I recommend setting -u
and -e
shell options to help you catch more errors.
#Flexibility Instead of requiring users to change to the top directory of the project, we could allow them to specify one or more directories as command-line arguments, and use current directory as a fallback if no arguments are provided:
dirs=("${@:-.}")
#Finding files
allFiles
will include directories and other non-regular files, if they happen to end in .js
. We need to add a file type predicate:
allFiles=$(find "${dirs[@]}" -name "$fileExt" -type f)
Since we're using Bash, it makes sense to take advantage of array variables - though we'll still have problems for filenames containing whitespace. To fix that, we need to read answers to How can I store the "find" command results as an array in Bash?:
allFiles=()
while IFS= read -r -d ''; do
allFiles+=("$REPLY")
done < <(find ./ -name "$fileExt" -type f -print0)
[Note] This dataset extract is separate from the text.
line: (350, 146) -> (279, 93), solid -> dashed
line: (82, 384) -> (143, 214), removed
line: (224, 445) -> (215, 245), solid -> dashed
It may almost be simpler to set globstar
shell option and then remove non-regular files from the glob result.
#Counting comment lines
I didn't follow your Perl code, but I have an alternative approach using sed
:
- convert all lines from initial
/**
to final*/
to begin with//
instead, - then keep only the lines beginning with optional whitespace then
//
:
sed -e '\!^[[:blank:]]*/\*\*!,\!\*/!s/.*/\\\\/' \
-e '\|^[[:blank:]]*//|!d'
(Actually, that's a lot less pretty than I'd hoped!)
#Blank lines
Here, we've used the regular expression that matches comment lines. We want '^[[:blank:]]*$'
instead, to match lines that contain only (optional) whitespace.
#All lines
Again, over-complicated: just cat
the files together and then use wc -l
.
#Printing I find it easier to visualise output formatting if we simply use a here-document:
cat <<EOF
Total comments lines is: $commentLines.
Total blank lines is: $blankLines.
Total all lines is: $allLines.
EOF
exit
#Modified code #!/bin/bash set -eu
fileExt='*.js'
dirs=("${@:-/usr/lib/nodejs/lodash}")
allFiles=()
while IFS= read -r -d ''; do
allFiles+=("$REPLY")
done < <(find "${dirs[@]}" -name "$fileExt" -type f -print0)
commentLines=$(sed -e '\!^[[:blank:]]*/\*\*!,\!\*/!s/.*/\\\\/' \
-e '\|^[[:blank:]]*//|!d' \
"${allFiles[@]}" | wc -l)
blankLines=$(cat "${allFiles[@]}" | grep -c '^[[:blank:]]*$')
allLines=$(cat "${allFiles[@]}" | wc -l)
cat <<EOF
Total comment lines is: $commentLines.
Total blank lines is: $blankLines.
Total all lines is: $allLines.
EOF
Although this makes three passes over the input files, that's probably an acceptable trade-off against the complexity of a single-pass approach here (and is already the approach taken in the original code).